> Your goal:
What is needed is an exact retyping of each entry, pictures excluded.

> Records supplied:
=== Begin Enclosure ===

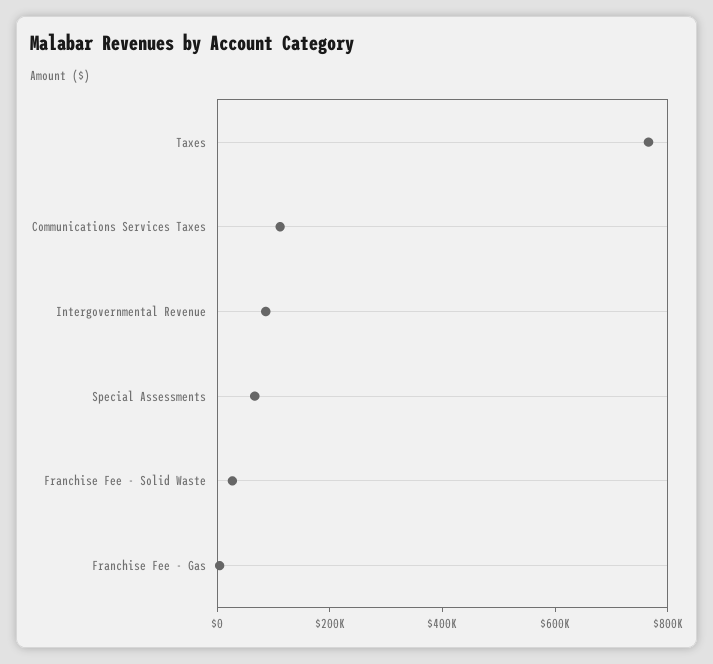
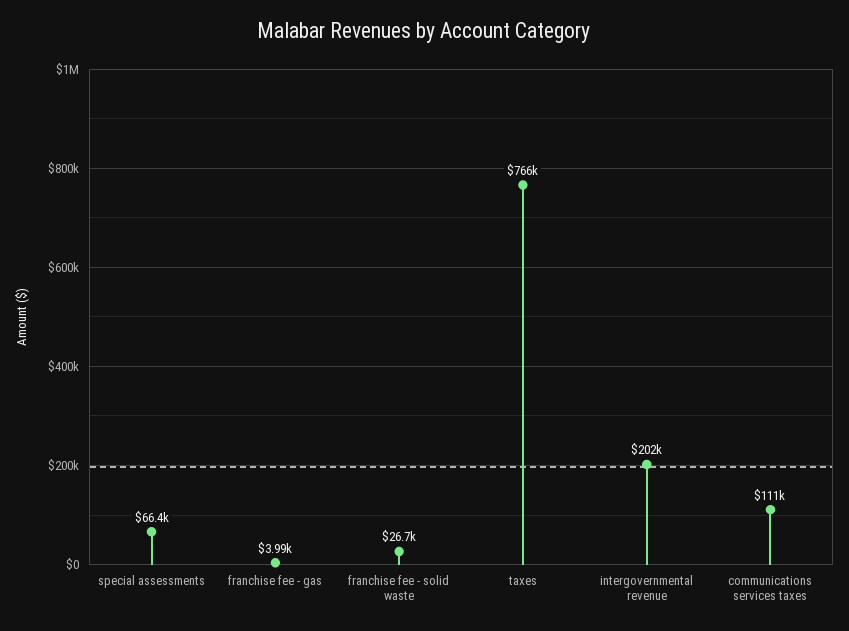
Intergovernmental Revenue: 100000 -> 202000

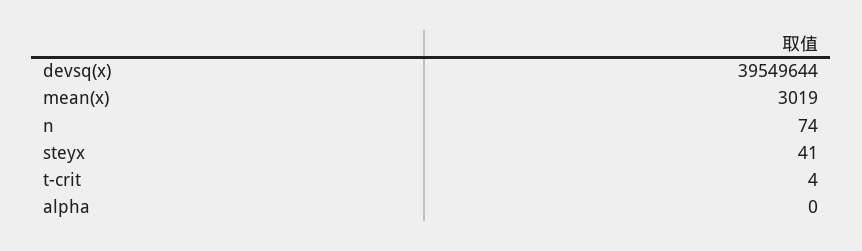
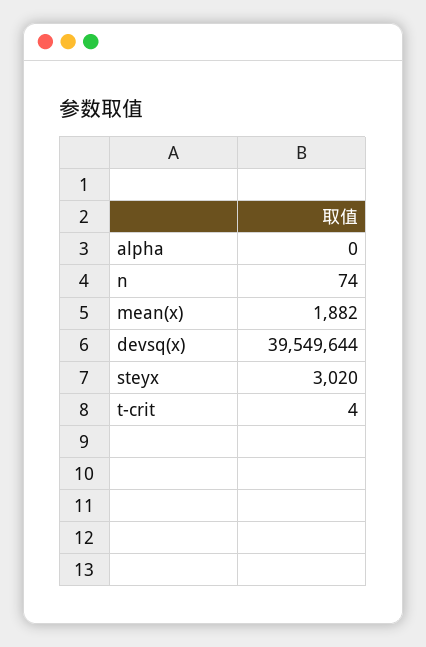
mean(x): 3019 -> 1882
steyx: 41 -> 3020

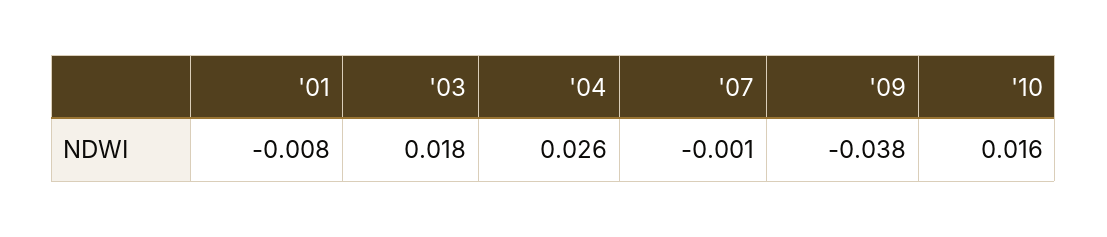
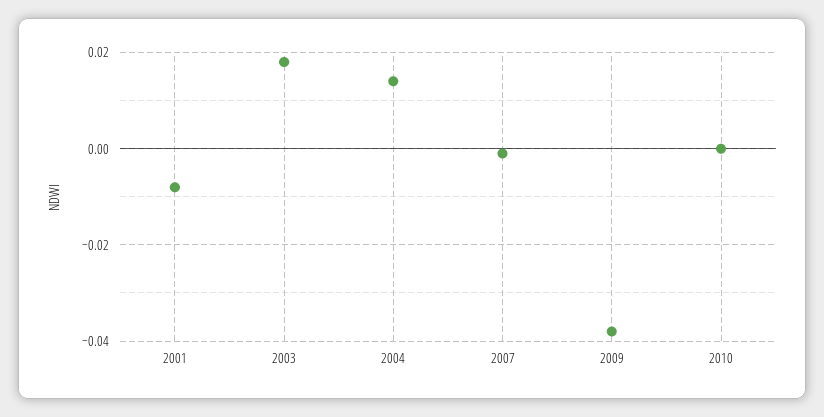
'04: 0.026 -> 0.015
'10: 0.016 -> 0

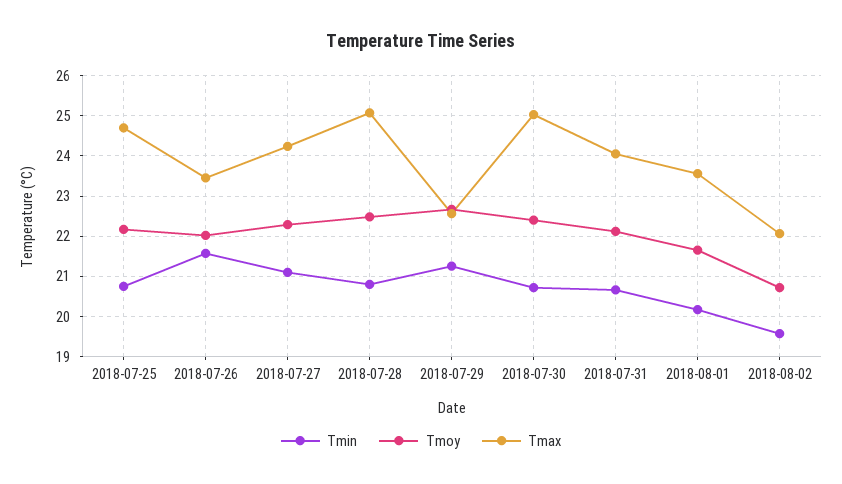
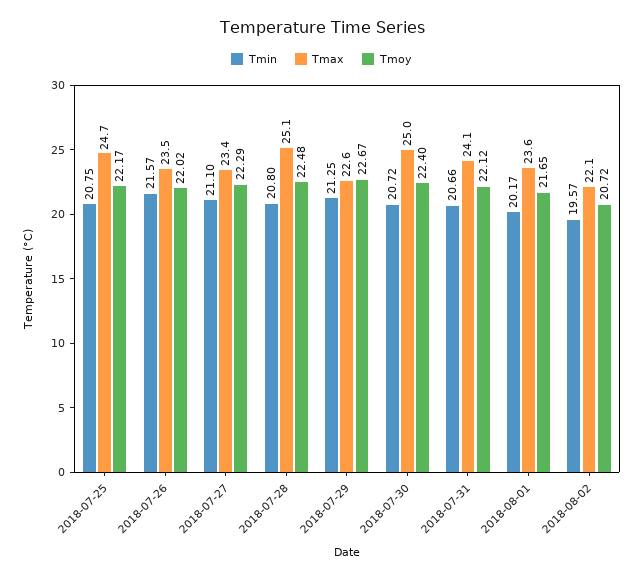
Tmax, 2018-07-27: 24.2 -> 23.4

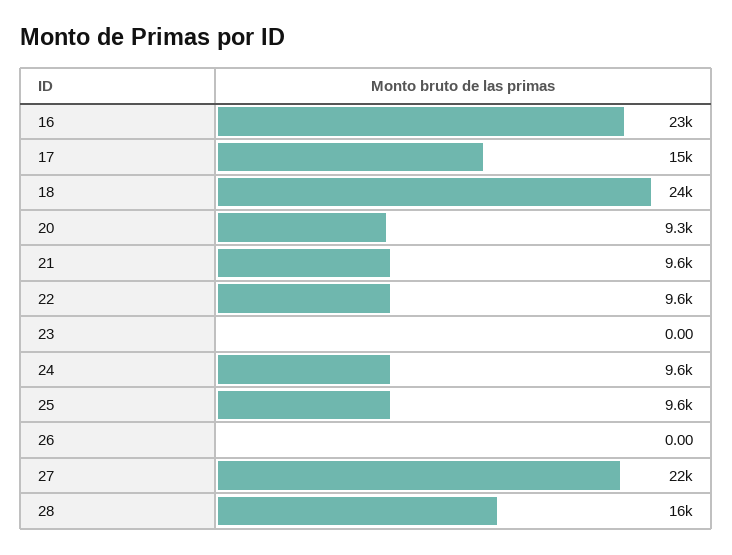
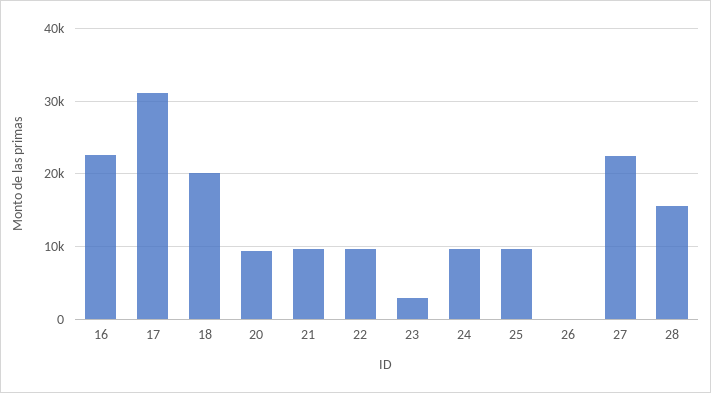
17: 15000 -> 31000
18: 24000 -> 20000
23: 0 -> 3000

=== End Enclosure ===

> Solved problem:
Intergovernmental Revenue: 100000 -> 202000

mean(x): 3019 -> 1882
steyx: 41 -> 3020

'04: 0.026 -> 0.015
'10: 0.016 -> 0

Tmax, 2018-07-27: 24.2 -> 23.4

17: 15000 -> 31000
18: 24000 -> 20000
23: 0 -> 3000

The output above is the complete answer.